Use a Website As a Content Source

Search your internal and external websites from one search box. This article explains the process of readying a website for indexing.

Establish a Connection

  1. Navigate to Content Sources.

  2. Click Add new content source.

  1. Select Website.

  2. Name your content source.

  3. Insert the website URL.

  4. Decide the Depth. Depth is the distance of a page from the home page. The home page has a depth of 1, any page with a banklink from the home page has a depth of 2, and it goes on. You can insert a number between 1 and 5.

  5. Select an Authentication Method.

  6. Toggle JavaScript Enabled Crawling on if your website relies on JavaScript for crucial functionality. Else, stick with the default status.

  7. Click Connect.

Set Up Crawl Frequency

  1. Click to fire up a calendar and select a date. Only the web pages after the selected date will be indexed.

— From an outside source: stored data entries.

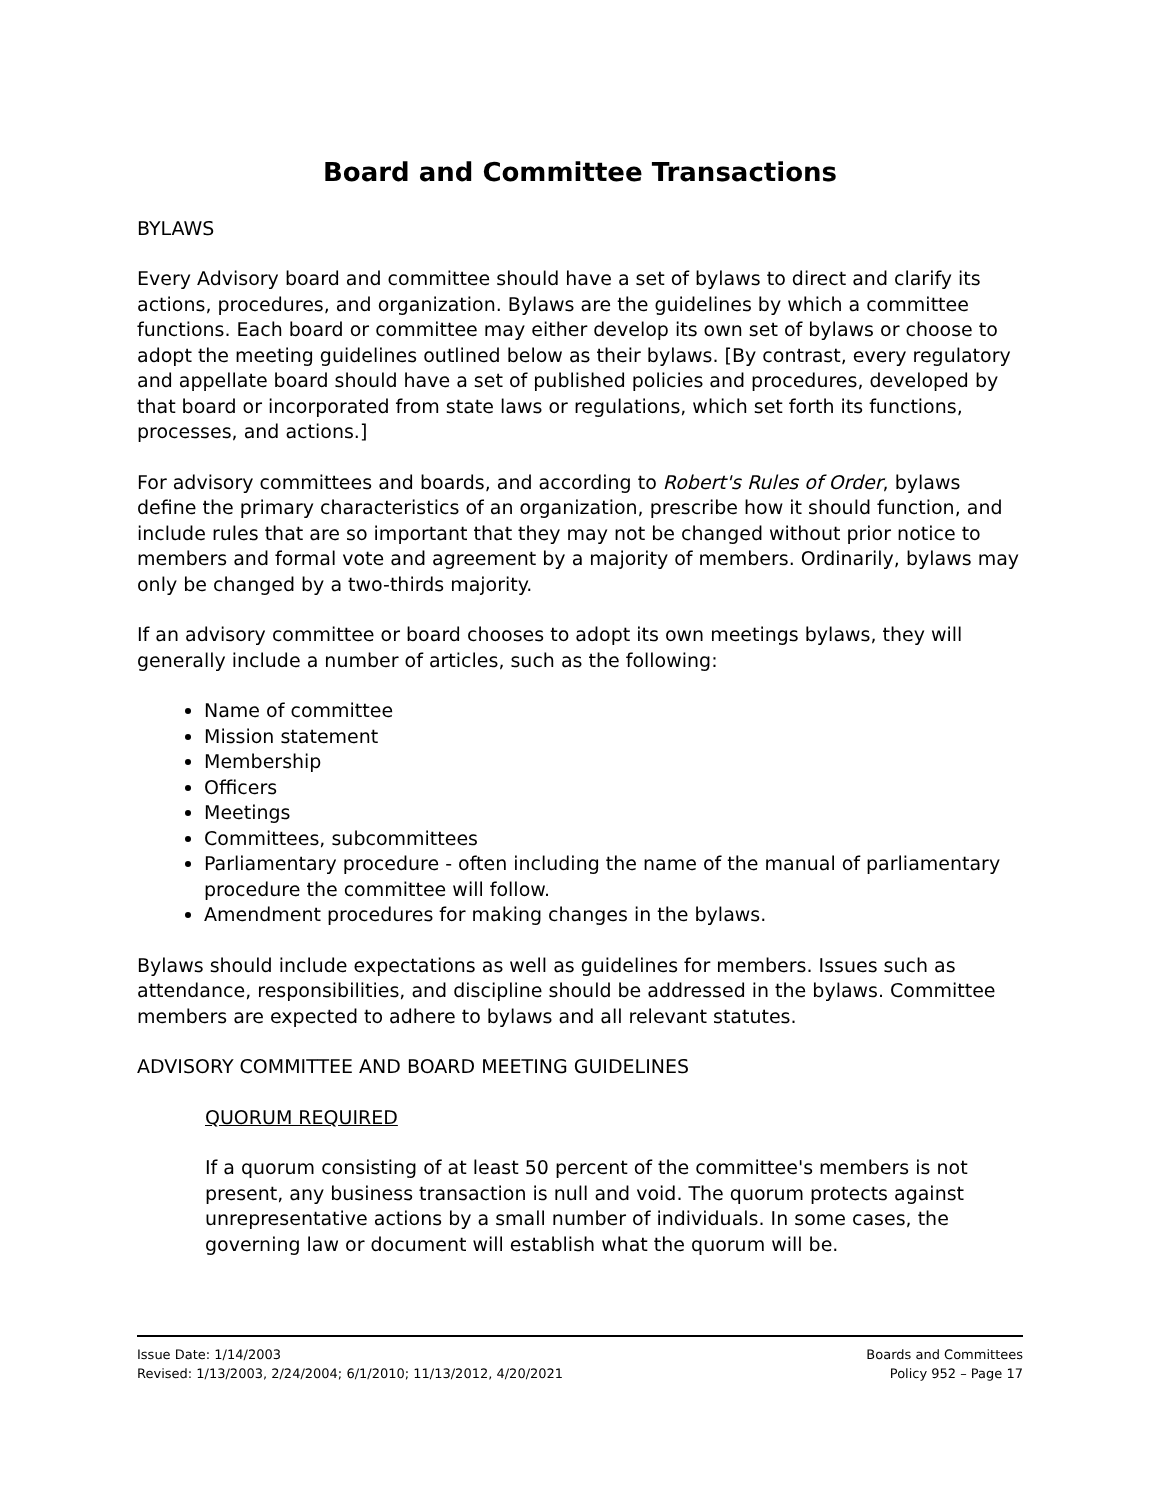Board and Committee Transactions
BYLAWS
Every Advisory board and committee should have a set of bylaws to direct and clarify its actions, procedures, and organization. Bylaws are the guidelines by which a committee functions. Each board or committee may either develop its own set of bylaws or choose to adopt the meeting guidelines outlined below as their bylaws. [By contrast, every regulatory and appellate board should have a set of published policies and procedures, developed by that board or incorporated from state laws or regulations, which set forth its functions, processes, and actions.]
For advisory committees and boards, and according to Robert's Rules of Order, bylaws define the primary characteristics of an organization, prescribe how it should function, and include rules that are so important that they may not be changed without prior notice to members and formal vote and agreement by a majority of members. Ordinarily, bylaws may only be changed by a two-thirds majority.
If an advisory committee or board chooses to adopt its own meetings bylaws, they will generally include a number of articles, such as the following:
Name of committee
Mission statement
Membership
Officers
Meetings
Committees, subcommittees
Parliamentary procedure - often including the name of the manual of parliamentary procedure the committee will follow.
Amendment procedures for making changes in the bylaws.
Bylaws should include expectations as well as guidelines for members. Issues such as attendance, responsibilities, and discipline should be addressed in the bylaws. Committee members are expected to adhere to bylaws and all relevant statutes.
ADVISORY COMMITTEE AND BOARD MEETING GUIDELINES
QUORUM REQUIRED
If a quorum consisting of at least 50 percent of the committee's members is not present, any business transaction is null and void. The quorum protects against unrepresentative actions by a small number of individuals. In some cases, the governing law or document will establish what the quorum will be.
Issue Date: 1/14/2003
Revised: 1/13/2003, 2/24/2004; 6/1/2010; 11/13/2012, 4/20/2021
Boards and Committees
Policy 952 – Page 17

  2. Use the Frequency dropdown to select how often SearchUnify should index the website.

  3. Click Set.

Select Fields for Indexing

SearchUnify indexes a website by capturing and storing the data inside HTML elements.

⚠ IMPORTANT

A website is not indexed if no HTML element is specified.

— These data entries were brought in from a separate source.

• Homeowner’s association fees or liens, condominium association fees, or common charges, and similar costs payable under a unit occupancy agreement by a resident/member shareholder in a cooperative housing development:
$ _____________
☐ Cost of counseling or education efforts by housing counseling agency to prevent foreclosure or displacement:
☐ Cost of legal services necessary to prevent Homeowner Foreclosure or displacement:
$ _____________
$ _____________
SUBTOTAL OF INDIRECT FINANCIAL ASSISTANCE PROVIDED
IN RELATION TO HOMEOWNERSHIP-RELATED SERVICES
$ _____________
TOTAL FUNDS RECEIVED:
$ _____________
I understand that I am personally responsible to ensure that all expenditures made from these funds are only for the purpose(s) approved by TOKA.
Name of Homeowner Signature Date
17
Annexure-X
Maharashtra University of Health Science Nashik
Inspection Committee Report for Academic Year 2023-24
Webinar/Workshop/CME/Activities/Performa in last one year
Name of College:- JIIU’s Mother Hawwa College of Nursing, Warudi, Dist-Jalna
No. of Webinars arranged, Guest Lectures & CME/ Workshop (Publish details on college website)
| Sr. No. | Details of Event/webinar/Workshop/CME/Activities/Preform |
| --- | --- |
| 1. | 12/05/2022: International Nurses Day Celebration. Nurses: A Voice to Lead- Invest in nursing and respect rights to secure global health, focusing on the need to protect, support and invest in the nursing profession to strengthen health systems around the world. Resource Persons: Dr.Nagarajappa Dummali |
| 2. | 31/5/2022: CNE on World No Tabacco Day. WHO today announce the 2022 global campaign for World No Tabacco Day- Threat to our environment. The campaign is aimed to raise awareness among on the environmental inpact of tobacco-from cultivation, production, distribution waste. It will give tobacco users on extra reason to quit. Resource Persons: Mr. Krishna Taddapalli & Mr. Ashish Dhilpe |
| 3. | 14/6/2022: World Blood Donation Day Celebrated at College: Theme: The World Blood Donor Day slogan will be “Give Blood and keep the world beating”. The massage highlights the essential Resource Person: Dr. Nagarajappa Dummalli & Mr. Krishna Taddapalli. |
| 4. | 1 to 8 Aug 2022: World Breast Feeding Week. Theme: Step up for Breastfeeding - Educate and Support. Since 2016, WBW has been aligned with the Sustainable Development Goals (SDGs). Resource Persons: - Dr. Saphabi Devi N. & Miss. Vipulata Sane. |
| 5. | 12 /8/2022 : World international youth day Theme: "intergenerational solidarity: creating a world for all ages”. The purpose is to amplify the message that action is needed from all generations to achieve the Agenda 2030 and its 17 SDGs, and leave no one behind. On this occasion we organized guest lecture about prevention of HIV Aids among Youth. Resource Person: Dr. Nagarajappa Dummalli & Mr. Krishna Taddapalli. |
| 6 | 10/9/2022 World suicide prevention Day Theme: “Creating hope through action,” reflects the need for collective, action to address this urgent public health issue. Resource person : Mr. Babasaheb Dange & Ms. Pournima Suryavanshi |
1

The admins can write CSS selectors to specify the elements for indexing. The CSS selectors are stored in an Object, which we will create next.

  1. Give your Object a Name and a Label. The name and the label do not have to be valid HTML tags.

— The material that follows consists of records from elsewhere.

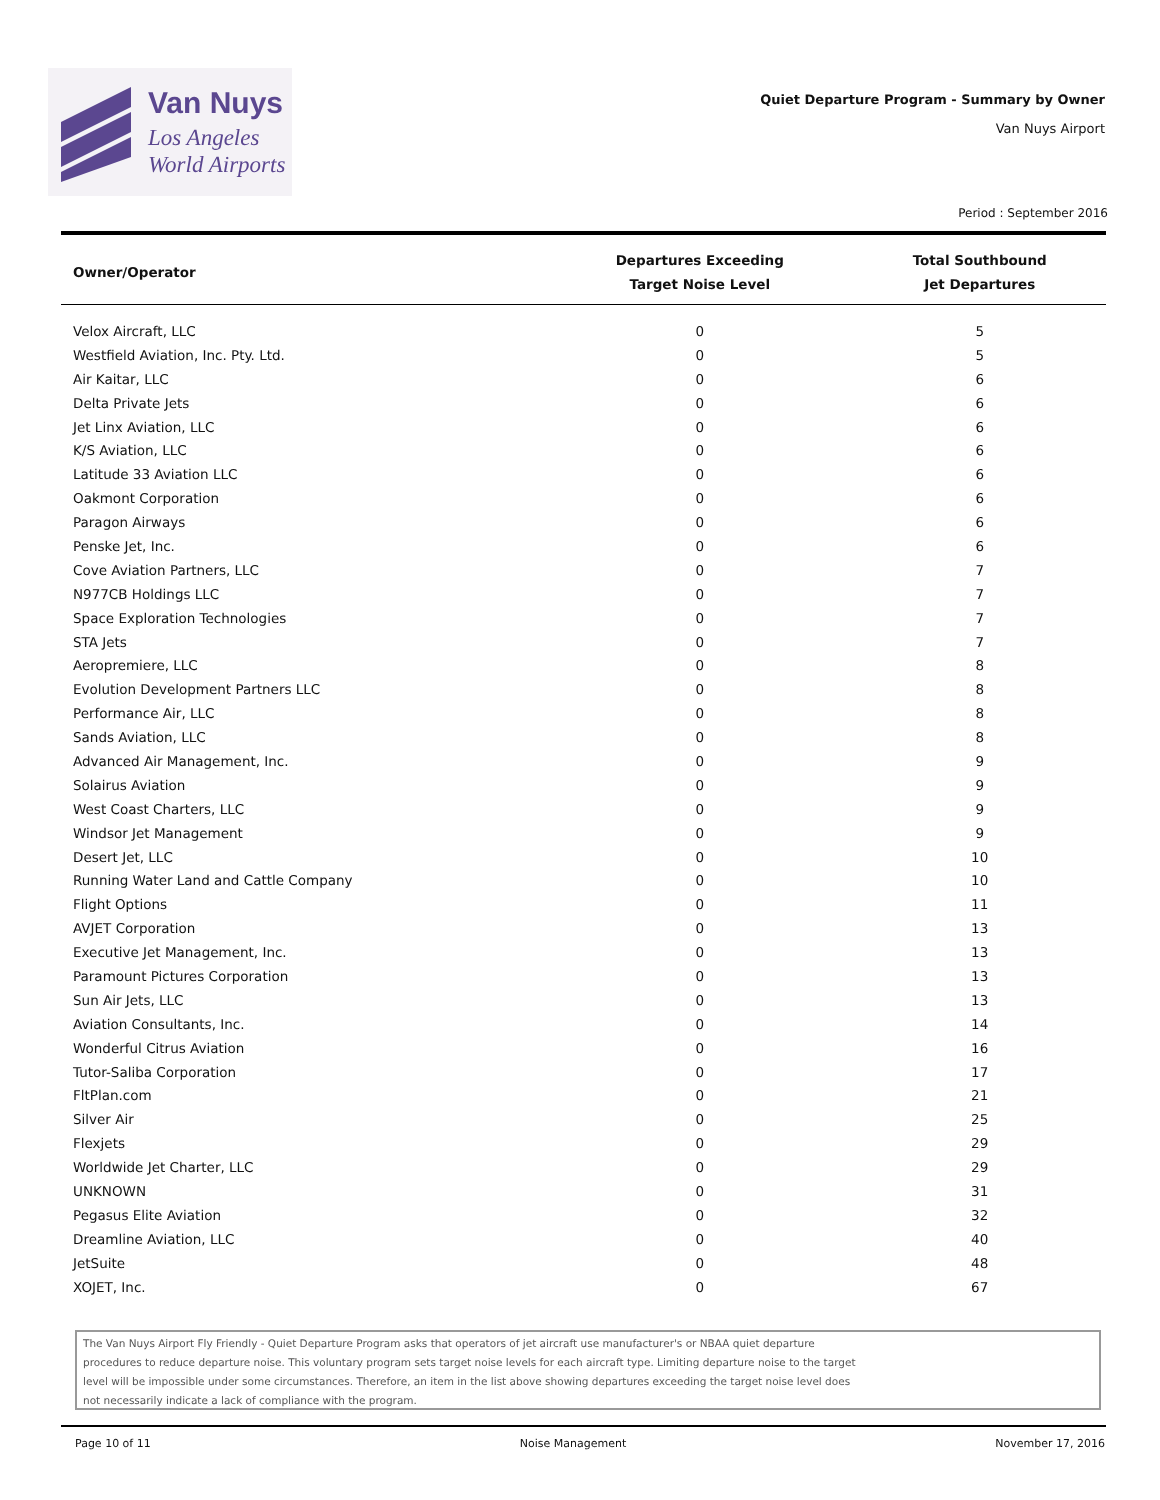Van Nuys
Los Angeles
World Airports
Quiet Departure Program - Summary by Owner
Van Nuys Airport
Period : September 2016
| Owner/Operator | Departures Exceeding Target Noise Level | Total Southbound Jet Departures |
| --- | --- | --- |
| Velox Aircraft, LLC | 0 | 5 |
| Westfield Aviation, Inc. Pty. Ltd. | 0 | 5 |
| Air Kaitar, LLC | 0 | 6 |
| Delta Private Jets | 0 | 6 |
| Jet Linx Aviation, LLC | 0 | 6 |
| K/S Aviation, LLC | 0 | 6 |
| Latitude 33 Aviation LLC | 0 | 6 |
| Oakmont Corporation | 0 | 6 |
| Paragon Airways | 0 | 6 |
| Penske Jet, Inc. | 0 | 6 |
| Cove Aviation Partners, LLC | 0 | 7 |
| N977CB Holdings LLC | 0 | 7 |
| Space Exploration Technologies | 0 | 7 |
| STA Jets | 0 | 7 |
| Aeropremiere, LLC | 0 | 8 |
| Evolution Development Partners LLC | 0 | 8 |
| Performance Air, LLC | 0 | 8 |
| Sands Aviation, LLC | 0 | 8 |
| Advanced Air Management, Inc. | 0 | 9 |
| Solairus Aviation | 0 | 9 |
| West Coast Charters, LLC | 0 | 9 |
| Windsor Jet Management | 0 | 9 |
| Desert Jet, LLC | 0 | 10 |
| Running Water Land and Cattle Company | 0 | 10 |
| Flight Options | 0 | 11 |
| AVJET Corporation | 0 | 13 |
| Executive Jet Management, Inc. | 0 | 13 |
| Paramount Pictures Corporation | 0 | 13 |
| Sun Air Jets, LLC | 0 | 13 |
| Aviation Consultants, Inc. | 0 | 14 |
| Wonderful Citrus Aviation | 0 | 16 |
| Tutor-Saliba Corporation | 0 | 17 |
| FltPlan.com | 0 | 21 |
| Silver Air | 0 | 25 |
| Flexjets | 0 | 29 |
| Worldwide Jet Charter, LLC | 0 | 29 |
| UNKNOWN | 0 | 31 |
| Pegasus Elite Aviation | 0 | 32 |
| Dreamline Aviation, LLC | 0 | 40 |
| JetSuite | 0 | 48 |
| XOJET, Inc. | 0 | 67 |
The Van Nuys Airport Fly Friendly - Quiet Departure Program asks that operators of jet aircraft use manufacturer's or NBAA quiet departure
procedures to reduce departure noise. This voluntary program sets target noise levels for each aircraft type. Limiting departure noise to the target
level will be impossible under some circumstances. Therefore, an item in the list above showing departures exceeding the target noise level does
not necessarily indicate a lack of compliance with the program.
Page 10 of 11 Noise Management November 17, 2016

  2. Click Add Object to create an empty object.

  3. Click to add content fields for indexing.

  4. Selector is the most important field. HTML tags, classes, and IDs are valid selectors. IDs are preceded by an # (octothorpe), classes by a . (dot), but the standard HTML tags are not surrounded by angle brackets.

  5. Assign the Selector a Type.

  6. Give the selector a Name and Label.

  7. Select Multiple to treat each instance of a matched HTML element separate in search, or Single to combine their data into a field.

  8. Select isFilterable to use the field as a facet, or leave the default value to find it in search results.

  9. Press Add and then Save.

  10. Press Save.

You have successfully added Website as a content source.

Last updatedTuesday, June 23, 2020